Saturday, July 11, 2009

Serendipity: Breaking down stereotypes in the most unexpected ways

On Friday morning I was up early to drop off DJ (one of the kids I nanny) at Spanish camp at the local school. Then I went across the street to the Rite Aid to pick out a birthday card, and while I was there got the paper too. Then, as part of my goal of being more connected to my neighborhood, I decided to sit outside on my stoop and read the paper. It was still early, so not many people were out.

I settled into reading, but before long I started to notice people coming by with big garbage bags and picking up trash. I looked up and said "hi", but to be honest some of them looked like delinquents - I assumed that they must be doing a community service project as part of their sentence or something. How terribly stereotypical of me, I know. There has been little that has scared me about living in this neighborhood, although people seem to think I should be. However, I felt like I could be afraid of some of the guys walking past my stoop.

However, when other people continued to go past who looked "normal" (again, stereotypical, I know) I started to wonder if this was a community event that I was missing out on. And when someone asked me if I wanted to join in, I asked what was happening - and learned that this is through Weed & Seed and happens every Friday. My mind started racing - this was exactly the kind of opportunity I was looking for to get to know the neighborhood better and contribute in some way. Did I have the guts to get up off my stoop and go do it? I saw clearly that this was one of those things that would probably be uncomfortable and stretching, but that I would kick myself if I didn't do it. So I went.

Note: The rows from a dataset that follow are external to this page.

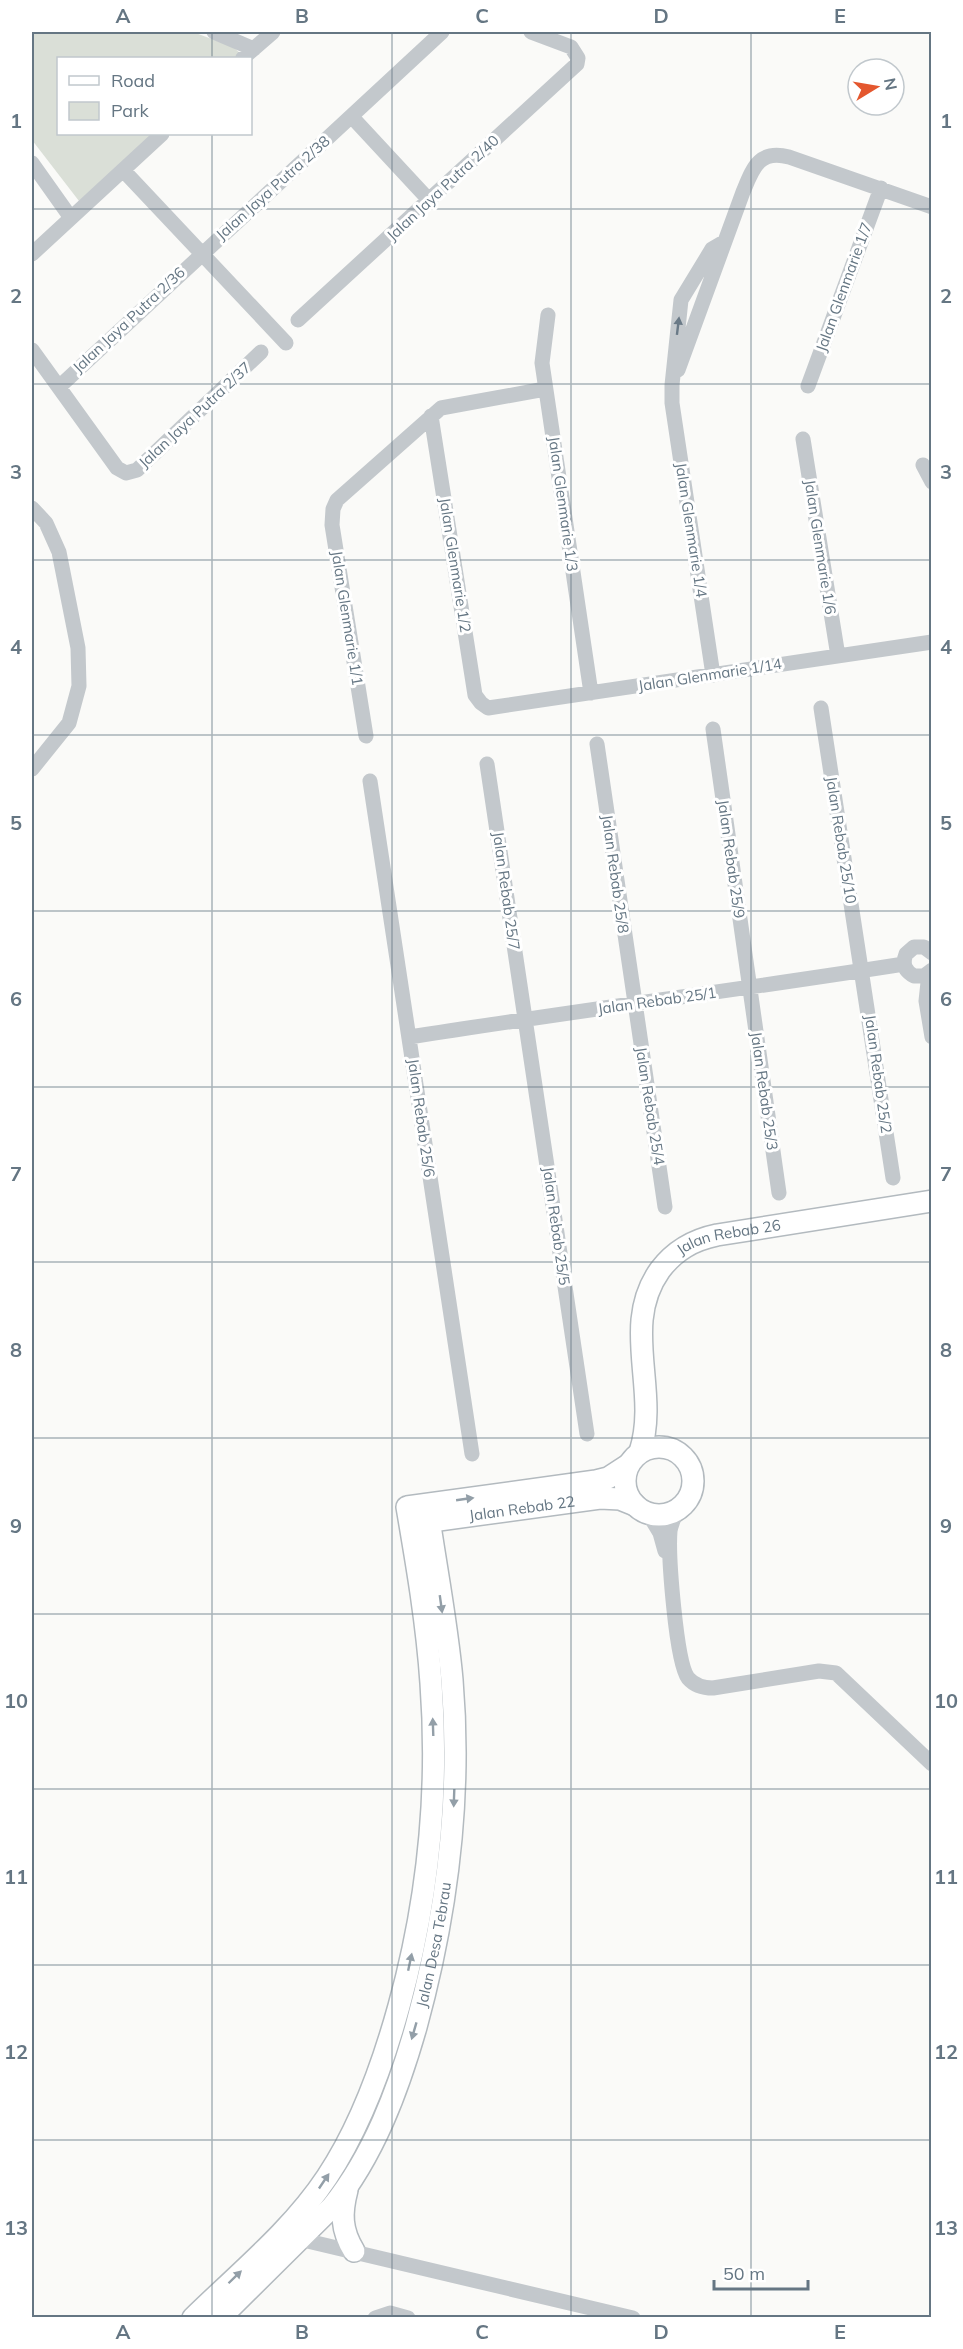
<svg xmlns="http://www.w3.org/2000/svg" width="963" height="2349" font-family="Mulish,sans-serif">
<style>
.green{fill:#dadfd7}
.lines{fill:none;stroke-linecap:round;stroke-linejoin:round}
.secondary-casing{stroke:#b3babf;stroke-width:24}
.street{stroke:#c3c8cc;stroke-width:15}
.secondary{stroke:#fff;stroke-width:21}
.oneway{fill:#6a7a87}
.oneway2{fill:#939fa8}
.grid{fill:none;stroke:#657683;stroke-width:1.5;stroke-opacity:0.55}
.labels{text-anchor:middle;stroke-width:6;stroke-linejoin:round;paint-order:stroke}
.street-label{font-size:15px;fill:#657683;stroke:#fff}
.neatline{fill:none;stroke:#657683;stroke-width:2}
.grid-label{font-size:20px;text-anchor:middle;font-weight:bold;fill:#657683}
</style>
<rect width="100%" height="100%" fill="#fafaf8"/>
<path class="green" d="M 32,32 L 193,32 L 233,47 L 240,53 L 235,58 L 58,58 L 58,134 L 153,134 L 79,201 L 32,140 Z"/>
<g class="lines">
<g class="secondary-casing">
<g id="secondary">
<circle cx="659" cy="1481" r="34"/>
<path id="s1" d="M 640,1452 C 660,1390 620,1326 660,1270 C 675,1250 693,1240 717,1235 L 932,1201"/>
<path id="s2" d="M 417,1523 L 600,1498 L 620,1499 L 635,1505"/>
<path d="M 347,2190 C 341,2213 341,2230 354,2251"/>
<path d="M 193,2318 C 239,2273 292,2230 327,2177 C 361,2126 383,2064 399,2006 C 428,1901 439,1791 431,1683 C 427,1624 417,1565 407,1507 L 596,1481 L 608,1478 L 628,1465"/>
<path id="s3" d="M 220,2318 L 332,2207 C 374,2155 398,2090 416,2027 C 447,1914 462,1798 452,1680 C 447,1622 435,1563 427,1505"/>
</g>
</g>
<path class="street" d="M 214,32 L 254,49
M 243,58 L 273,32
M 352,117 L 429,200
M 32,163 L 71,218
M 123,170 L 286,343
M 32,254 L 162,134
M 548,315 L 542,363 L 591,693
M 298,320 L 577,64 L 578,58 L 571,47 L 531,32
M 32,350 L 117,468 L 126,473 L 137,470 L 261,352
M 678,370 L 743,192 C 753,168 759,149 789,157 L 932,207
M 808,386 L 881,188
M 59,387 L 442,32
M 431,416 L 475,695 L 481,703 L 488,708 L 932,642
M 803,439 L 838,656
M 923,465 L 932,482
M 32,508 L 46,523 L 59,552 L 78,648 L 79,686 L 69,723 L 32,769
M 713,675 L 672,403 L 672,385 L 681,300 L 712,249 L 724,242
M 821,708 L 893,1178
M 713,729 L 779,1193
M 366,736 L 332,525 L 333,509 L 337,500 L 441,408 L 545,389
M 597,744 L 665,1207
M 487,764 L 587,1434
M 370,781 L 472,1454
M 932,953 L 924,947 L 914,947 L 906,954 C 902,964 905,971 914,976 L 924,976 L 932,970
M 929,973 L 926,1001 L 932,1037
M 410,1037 C 574,1011 739,990 904,964
M 677,1509 C 675,1517 671,1524 670,1531 C 668,1555 676,1662 688,1678 C 694,1685 703,1688 713,1688 L 819,1671 L 836,1673 L 932,1764
M 648,1513 L 660,1533 L 665,1551
M 295,2235 L 299,2239 L 633,2318
M 375,2318 L 390,2313 L 408,2318"/>
<use href="#secondary" class="secondary"/>
</g>
<defs><path id="oneway-solid" d="M-6-.8H1V-3.2L6.5 0L1 3.2V.8H-6Z" transform="scale(1.5)"/></defs>
<use class="oneway" href="#oneway-solid" transform="translate(678 326) rotate(-83)"/>
<g class="oneway2">
<use href="#oneway-solid" transform="translate(465 1499) rotate(-8)"/>
<use href="#oneway-solid" transform="translate(441 1604) rotate(82)"/>
<use href="#oneway-solid" transform="translate(433 1727) rotate(-92)"/>
<use href="#oneway-solid" transform="translate(454 1798) rotate(92)"/>
<use href="#oneway-solid" transform="translate(410 1962) rotate(-78)"/>
<use href="#oneway-solid" transform="translate(414 2031) rotate(106)"/>
<use href="#oneway-solid" transform="translate(324 2181) rotate(-56)"/>
<use href="#oneway-solid" transform="translate(235 2277) rotate(-44)"/>
</g>
<path class="grid" d="M 212,32 L 212,58M 392,32 L 392,2318M 571,32 L 571,2318M 751,32 L 751,2318M 212,134 L 212,2318M 32,209 L 932,209M 32,384 L 932,384M 32,560 L 932,560M 32,735 L 932,735M 32,911 L 932,911M 32,1087 L 932,1087M 32,1262 L 932,1262M 32,1438 L 932,1438M 32,1614 L 932,1614M 32,1789 L 932,1789M 32,1965 L 932,1965M 32,2140 L 932,2140"/>
<g class="labels">
<g class="street-label">
<text transform="translate(273 188) rotate(-42)" y="5">Jalan Jaya Putra 2/38</text>
<text transform="translate(443 188) rotate(-43)" y="5">Jalan Jaya Putra 2/40</text>
<text transform="translate(844 287) rotate(-70)" y="5">Jalan Glenmarie 1/7</text>
<text transform="translate(129 320) rotate(-43)" y="5">Jalan Jaya Putra 2/36</text>
<text transform="translate(195 415) rotate(-43)" y="5">Jalan Jaya Putra 2/37</text>
<text transform="translate(563 504) rotate(82)" y="5">Jalan Glenmarie 1/3</text>
<text transform="translate(691 530) rotate(81)" y="5">Jalan Glenmarie 1/4</text>
<text transform="translate(820 547) rotate(81)" y="5">Jalan Glenmarie 1/6</text>
<text transform="translate(455 565) rotate(81)" y="5">Jalan Glenmarie 1/2</text>
<text transform="translate(347 618) rotate(81)" y="5">Jalan Glenmarie 1/1</text>
<text transform="translate(710 675) rotate(-9)" y="5">Jalan Glenmarie 1/14</text>
<text transform="translate(841 840) rotate(81)" y="5">Jalan Rebab 25/10</text>
<text transform="translate(731 859) rotate(82)" y="5">Jalan Rebab 25/9</text>
<text transform="translate(615 874) rotate(82)" y="5">Jalan Rebab 25/8</text>
<text transform="translate(506 891) rotate(82)" y="5">Jalan Rebab 25/7</text>
<text transform="translate(657 1001) rotate(-8)" y="5">Jalan Rebab 25/1</text>
<text transform="translate(878 1074) rotate(82)" y="5">Jalan Rebab 25/2</text>
<text transform="translate(764 1091) rotate(82)" y="5">Jalan Rebab 25/3</text>
<text transform="translate(650 1106) rotate(81)" y="5">Jalan Rebab 25/4</text>
<text transform="translate(421 1118) rotate(82)" y="5">Jalan Rebab 25/6</text>
<text transform="translate(556 1226) rotate(82)" y="5">Jalan Rebab 25/5</text>
<text dy="5" stroke="none"><textPath href="#s1" startOffset="266">Jalan Rebab 26</textPath></text>
<text dy="5" stroke="none"><textPath href="#s2" startOffset="106">Jalan Rebab 22</textPath></text>
<text dy="5" stroke="none"><textPath href="#s3" startOffset="442">Jalan Desa Tebrau</textPath></text>
</g>
</g>
<rect width="963" height="2349" fill="none" stroke="#ffffff" stroke-width="66"/>
<rect x="57" y="57" width="195" height="78" fill="#ffffff" stroke="#c1c8cd" stroke-width="1.5"/>
<rect x="69" y="76" width="30" height="9" fill="#ffffff" stroke="#c1c8cd" stroke-width="1.5"/>
<text x="111" y="87" font-size="18" fill="#657683">Road</text>
<rect x="69" y="102" width="30" height="18" fill="#dadfd7" stroke="#c1c8cd" stroke-width="1.5"/>
<text x="111" y="117" font-size="18" fill="#657683">Park</text>
<g transform="translate(876 87) rotate(79)"><circle r="28" fill="#ffffff" stroke="#c1c8cd" stroke-width="1.5"/>
<path d="M0-4.5L10 22L0 15L-10 22Z" fill="#e4572e"/>
<text y="-9" font-size="16" font-weight="bold" text-anchor="middle" fill="#657683">N</text>
</g>
<path d="M714 2280v9h94v-9" fill="none" stroke="#657683" stroke-width="3"/>
<text x="723" y="2280" font-size="18" fill="#657683" stroke="#ffffff" stroke-width="4.5" paint-order="stroke">50 m</text>
<rect x="33" y="33" width="897" height="2283" class="neatline"/>
<g class="grid-label">
<text x="123" y="23">A</text>
<text x="302" y="23">B</text>
<text x="482" y="23">C</text>
<text x="661" y="23">D</text>
<text x="840" y="23">E</text>
<text x="16" y="128">1</text>
<text x="946" y="128">1</text>
<text x="16" y="303">2</text>
<text x="946" y="303">2</text>
<text x="16" y="479">3</text>
<text x="946" y="479">3</text>
<text x="16" y="654">4</text>
<text x="946" y="654">4</text>
<text x="16" y="830">5</text>
<text x="946" y="830">5</text>
<text x="16" y="1006">6</text>
<text x="946" y="1006">6</text>
<text x="16" y="1181">7</text>
<text x="946" y="1181">7</text>
<text x="16" y="1357">8</text>
<text x="946" y="1357">8</text>
<text x="16" y="1533">9</text>
<text x="946" y="1533">9</text>
<text x="16" y="1708">10</text>
<text x="946" y="1708">10</text>
<text x="16" y="1884">11</text>
<text x="946" y="1884">11</text>
<text x="16" y="2059">12</text>
<text x="946" y="2059">12</text>
<text x="16" y="2235">13</text>
<text x="946" y="2235">13</text>
<text x="123" y="2339">A</text>
<text x="302" y="2339">B</text>
<text x="482" y="2339">C</text>
<text x="661" y="2339">D</text>
<text x="840" y="2339">E</text>
</g>
</svg>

Catching up with a group, I joined in. Someone asked if I had signed my name, and when I gave a puzzled look someone else laughed - "Does she look like she's on parole?" Ahh, so I had been right. This may be Weed & Seed community clean-up, but I had joined the group that was on parole - in fact the very people who had made me uncomfortable before!

I was clearly out of place, and it was kind of uncomfortable, but also really cool. They may be forced to do this because of things that they had done, but they were a really fun group to pick up trash with. Despite the swear words that were used as a regular part of their vocabulary, they never said anything rude to me - and were really interesting and funny people. And they seemed amazed that I had just gotten up off my stoop to come help when I saw them picking up trash. It's not like we are best friends now, and there are still plenty of barriers that stand between us. But I feel so thankful to have my stereotypes confronted and deconstructed a bit - to see these parolees as human beings rather than just people to be afraid of them. I will make this a regular part of my Fridays from now on, and I hope that I get to be in their group again.

The word "serendipity" is defined as: the act of finding something valuable or delightful when you are not looking for it. This was certainly a serendipitous morning for me - happening upon this experience totally unexpected, but finding something so valuable in it. And really, it had to be a God thing because there are so many "ifs": If Doug hadn't borrowed Des' car I would've gone to the Agape Center and not been there that morning. If Kirsten hadn't asked me to take DJ to Spanish Camp I wouldn't have been awake that morning. If I hadn't needed to get a birthday card at Rite Aid I wouldn't have bought the paper. And if I hadn't decided to read the paper outside I would've missed all of this. Thank you, God. I want to live in a way that is always open to these kinds of opportunities.